## [STATED GOAL]
Format every line of the records below as a numbered list, dropping any blank lines.

## [INFORMATION SHOWN]
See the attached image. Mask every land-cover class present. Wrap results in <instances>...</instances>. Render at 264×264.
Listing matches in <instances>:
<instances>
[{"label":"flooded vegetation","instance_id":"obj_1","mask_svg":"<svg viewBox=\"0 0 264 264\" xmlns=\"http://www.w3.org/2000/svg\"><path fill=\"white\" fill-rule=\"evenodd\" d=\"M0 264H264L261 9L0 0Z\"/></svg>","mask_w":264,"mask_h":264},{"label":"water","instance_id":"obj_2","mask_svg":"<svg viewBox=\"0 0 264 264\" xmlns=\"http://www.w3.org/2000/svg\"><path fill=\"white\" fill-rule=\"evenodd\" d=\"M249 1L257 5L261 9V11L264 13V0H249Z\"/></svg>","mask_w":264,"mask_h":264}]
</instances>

## [REPLY TO THE EXERCISE]
1. See the attached image. Mask every land-cover class present. Wrap results in <instances>...</instances>. Render at 264×264.
2. Listing matches in <instances>:
3. <instances>
4. [{"label":"flooded vegetation","instance_id":"obj_1","mask_svg":"<svg viewBox=\"0 0 264 264\" xmlns=\"http://www.w3.org/2000/svg\"><path fill=\"white\" fill-rule=\"evenodd\" d=\"M0 264H264L261 9L0 0Z\"/></svg>","mask_w":264,"mask_h":264},{"label":"water","instance_id":"obj_2","mask_svg":"<svg viewBox=\"0 0 264 264\" xmlns=\"http://www.w3.org/2000/svg\"><path fill=\"white\" fill-rule=\"evenodd\" d=\"M249 1L257 5L261 9V11L264 13V0H249Z\"/></svg>","mask_w":264,"mask_h":264}]
5. </instances>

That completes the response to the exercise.